For the string "read", search the entries below and copy every line where it appears.

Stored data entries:
────────────────
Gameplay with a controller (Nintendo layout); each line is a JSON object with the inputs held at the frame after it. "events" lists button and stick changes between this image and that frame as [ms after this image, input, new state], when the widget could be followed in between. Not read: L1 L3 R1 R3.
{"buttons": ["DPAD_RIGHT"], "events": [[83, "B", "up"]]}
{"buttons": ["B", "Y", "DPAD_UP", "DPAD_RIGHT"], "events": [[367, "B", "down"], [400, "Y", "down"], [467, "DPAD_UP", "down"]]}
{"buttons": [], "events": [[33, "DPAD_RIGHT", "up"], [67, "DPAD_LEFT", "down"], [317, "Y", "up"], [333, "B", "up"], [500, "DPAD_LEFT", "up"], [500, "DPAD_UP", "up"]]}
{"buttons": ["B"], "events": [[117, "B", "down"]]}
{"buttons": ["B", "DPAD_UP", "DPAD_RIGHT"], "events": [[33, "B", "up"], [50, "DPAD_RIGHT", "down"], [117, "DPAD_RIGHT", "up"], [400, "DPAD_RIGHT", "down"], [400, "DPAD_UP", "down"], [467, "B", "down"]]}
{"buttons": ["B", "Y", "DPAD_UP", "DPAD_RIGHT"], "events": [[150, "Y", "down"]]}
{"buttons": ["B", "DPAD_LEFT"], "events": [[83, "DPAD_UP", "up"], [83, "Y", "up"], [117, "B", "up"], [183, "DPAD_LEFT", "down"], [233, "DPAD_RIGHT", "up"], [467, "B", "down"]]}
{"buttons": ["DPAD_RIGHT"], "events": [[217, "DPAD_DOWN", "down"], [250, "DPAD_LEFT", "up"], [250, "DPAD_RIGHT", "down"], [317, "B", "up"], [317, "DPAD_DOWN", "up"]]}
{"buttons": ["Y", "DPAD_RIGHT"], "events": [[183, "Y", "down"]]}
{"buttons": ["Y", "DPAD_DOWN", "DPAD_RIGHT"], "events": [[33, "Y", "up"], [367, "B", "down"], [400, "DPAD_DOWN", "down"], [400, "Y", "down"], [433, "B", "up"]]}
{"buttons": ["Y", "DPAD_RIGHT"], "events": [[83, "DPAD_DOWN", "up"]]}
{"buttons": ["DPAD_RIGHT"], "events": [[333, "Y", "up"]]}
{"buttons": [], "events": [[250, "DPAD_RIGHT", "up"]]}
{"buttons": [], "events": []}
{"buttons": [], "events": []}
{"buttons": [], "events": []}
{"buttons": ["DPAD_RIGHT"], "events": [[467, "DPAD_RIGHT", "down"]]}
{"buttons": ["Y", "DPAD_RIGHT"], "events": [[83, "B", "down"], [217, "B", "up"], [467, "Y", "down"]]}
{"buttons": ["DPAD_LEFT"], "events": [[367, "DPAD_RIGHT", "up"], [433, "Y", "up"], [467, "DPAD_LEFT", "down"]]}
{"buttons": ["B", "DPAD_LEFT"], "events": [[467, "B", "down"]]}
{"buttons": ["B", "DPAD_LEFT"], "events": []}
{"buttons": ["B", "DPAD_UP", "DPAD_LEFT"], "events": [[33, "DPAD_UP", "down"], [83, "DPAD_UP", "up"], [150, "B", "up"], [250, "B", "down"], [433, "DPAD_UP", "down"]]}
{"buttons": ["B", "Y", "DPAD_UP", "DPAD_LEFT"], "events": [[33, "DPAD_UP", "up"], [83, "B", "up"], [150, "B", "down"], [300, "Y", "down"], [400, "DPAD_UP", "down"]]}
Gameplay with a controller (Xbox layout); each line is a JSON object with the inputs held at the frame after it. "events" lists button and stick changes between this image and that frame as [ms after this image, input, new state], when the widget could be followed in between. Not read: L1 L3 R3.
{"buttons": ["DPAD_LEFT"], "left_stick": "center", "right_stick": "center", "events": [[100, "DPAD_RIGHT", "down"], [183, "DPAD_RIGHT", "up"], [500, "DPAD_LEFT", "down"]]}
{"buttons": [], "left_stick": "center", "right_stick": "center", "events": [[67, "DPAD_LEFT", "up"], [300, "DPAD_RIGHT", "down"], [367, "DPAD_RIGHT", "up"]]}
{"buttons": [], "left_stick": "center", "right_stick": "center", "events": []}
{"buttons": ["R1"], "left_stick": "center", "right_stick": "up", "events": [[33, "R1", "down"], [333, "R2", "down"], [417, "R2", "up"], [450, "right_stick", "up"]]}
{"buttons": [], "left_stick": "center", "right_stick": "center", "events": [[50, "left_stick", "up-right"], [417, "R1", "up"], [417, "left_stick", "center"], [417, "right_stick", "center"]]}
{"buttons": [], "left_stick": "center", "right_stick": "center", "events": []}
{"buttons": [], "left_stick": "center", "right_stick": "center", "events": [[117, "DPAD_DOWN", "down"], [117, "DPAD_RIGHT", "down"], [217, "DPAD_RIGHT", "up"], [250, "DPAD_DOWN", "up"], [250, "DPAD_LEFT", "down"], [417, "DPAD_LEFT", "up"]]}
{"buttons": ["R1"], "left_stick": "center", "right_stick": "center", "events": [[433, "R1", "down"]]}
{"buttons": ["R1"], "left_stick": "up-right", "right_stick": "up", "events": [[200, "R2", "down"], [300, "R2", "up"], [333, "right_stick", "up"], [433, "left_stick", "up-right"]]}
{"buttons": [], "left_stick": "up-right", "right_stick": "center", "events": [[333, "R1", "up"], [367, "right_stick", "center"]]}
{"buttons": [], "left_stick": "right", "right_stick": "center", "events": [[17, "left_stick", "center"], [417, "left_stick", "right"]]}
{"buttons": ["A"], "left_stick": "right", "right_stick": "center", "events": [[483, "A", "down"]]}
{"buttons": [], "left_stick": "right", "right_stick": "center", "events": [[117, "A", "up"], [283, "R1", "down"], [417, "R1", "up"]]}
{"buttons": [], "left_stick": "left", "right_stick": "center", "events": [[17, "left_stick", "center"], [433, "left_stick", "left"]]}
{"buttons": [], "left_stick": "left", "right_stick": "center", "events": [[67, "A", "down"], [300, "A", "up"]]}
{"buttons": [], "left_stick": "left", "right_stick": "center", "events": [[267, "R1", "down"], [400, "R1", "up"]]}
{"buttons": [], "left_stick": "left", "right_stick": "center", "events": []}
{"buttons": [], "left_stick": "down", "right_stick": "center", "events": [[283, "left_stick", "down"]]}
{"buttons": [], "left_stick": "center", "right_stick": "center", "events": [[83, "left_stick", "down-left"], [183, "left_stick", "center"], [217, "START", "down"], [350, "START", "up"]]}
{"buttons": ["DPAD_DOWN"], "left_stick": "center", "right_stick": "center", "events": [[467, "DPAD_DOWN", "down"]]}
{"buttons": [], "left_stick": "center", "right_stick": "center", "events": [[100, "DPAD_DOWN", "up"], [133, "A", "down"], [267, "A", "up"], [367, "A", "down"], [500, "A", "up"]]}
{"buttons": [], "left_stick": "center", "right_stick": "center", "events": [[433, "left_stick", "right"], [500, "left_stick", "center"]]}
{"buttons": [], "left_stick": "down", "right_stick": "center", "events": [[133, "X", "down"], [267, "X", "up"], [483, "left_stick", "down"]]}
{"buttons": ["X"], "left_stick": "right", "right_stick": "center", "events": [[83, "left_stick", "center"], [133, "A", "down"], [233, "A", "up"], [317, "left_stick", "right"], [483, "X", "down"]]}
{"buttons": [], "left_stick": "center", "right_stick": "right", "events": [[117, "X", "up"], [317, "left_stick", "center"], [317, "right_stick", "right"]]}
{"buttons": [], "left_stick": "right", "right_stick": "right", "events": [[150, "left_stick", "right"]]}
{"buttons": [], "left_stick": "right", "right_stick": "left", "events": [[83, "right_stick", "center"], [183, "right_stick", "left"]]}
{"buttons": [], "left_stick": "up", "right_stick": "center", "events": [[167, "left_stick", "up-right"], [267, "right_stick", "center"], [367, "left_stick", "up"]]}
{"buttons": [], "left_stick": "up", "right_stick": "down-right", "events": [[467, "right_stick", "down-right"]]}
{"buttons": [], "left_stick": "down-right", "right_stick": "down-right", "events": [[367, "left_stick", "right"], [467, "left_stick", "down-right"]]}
────────────────
▶ RESULT
Gameplay with a controller (Nintendo layout); each line is a JSON object with the inputs held at the frame after it. "events" lists button and stick changes between this image and that frame as [ms after this image, input, new state], when the widget could be followed in between. Not read: L1 L3 R1 R3.
Gameplay with a controller (Xbox layout); each line is a JSON object with the inputs held at the frame after it. "events" lists button and stick changes between this image and that frame as [ms after this image, input, new state], when the widget could be followed in between. Not read: L1 L3 R3.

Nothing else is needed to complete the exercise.